Two Southern states senators introduced their bill on Section 232 tariffs while the president was talking to the European Union about threatened auto tariffs. The Automotive Jobs Act of 2018 requires the International Trade Commission "to conduct a comprehensive study of the well-being, health, and vitality of the United States automotive industry before tariffs could be applied." The bill is co-sponsored by Tennessee Republican Sen. Lamar Alexander and Sen. Doug Jones, D-Ala. Both have significant auto plants in their states.

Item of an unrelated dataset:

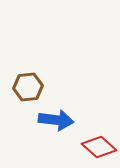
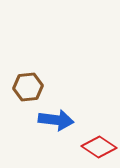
red diamond: rotated 8 degrees counterclockwise
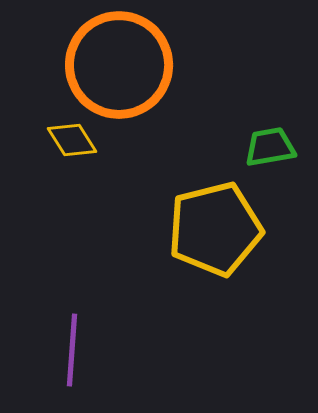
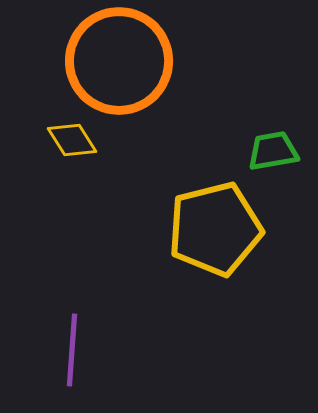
orange circle: moved 4 px up
green trapezoid: moved 3 px right, 4 px down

The top Democrat on the House Ways and Means Committee's Subcommittee on Trade is trying to force the administration to disclose information about its decision-making process on tariffs. Rep. Bill Pascrell, D-N.J., would have to get the House Speaker to bring the resolution up for a vote, in addition to securing a majority vote. The resolution asks for documents, spreadsheets and slide presentations that explain why the president chose a global 25 percent tariff on steel after the Commerce Department gave a global 24 percent tariff as one option, and why he made the aluminum tariff 10 percent, rather than 7.7 percent, as laid out by Commerce. It also asks for information on how the administration intends to help exporters hurt in the trade war, and its strategy on resolving the problems laid out in the Section 301 report, either through multilateral action or through negotiations with China.
More than 20 businesses and trade groups -- the first set of more than 80 scheduled to testify -- told the Section 301 investigation panel on July 24 that including their imports on the tariff list of $16 billion in Chinese products will lead to higher consumer prices, lower profits, abandoned expansion plans or worse. For Jane Hardy, CEO of Brinly-Hardy Company in Kentucky, having Harmonized Tariff Schedule heading 8432.4200, fertilizer spreaders, added to the list is an existential threat. With the tariff on steel, her family-owned company, founded in 1839, began paying 25 percent to 37 percent more for the metal, even though she'd always bought domestic steel. Then, with the first tranche of Section 301, Chinese wheels and hardware that her Indiana factory uses as it builds equipment were taxed at 25 percent.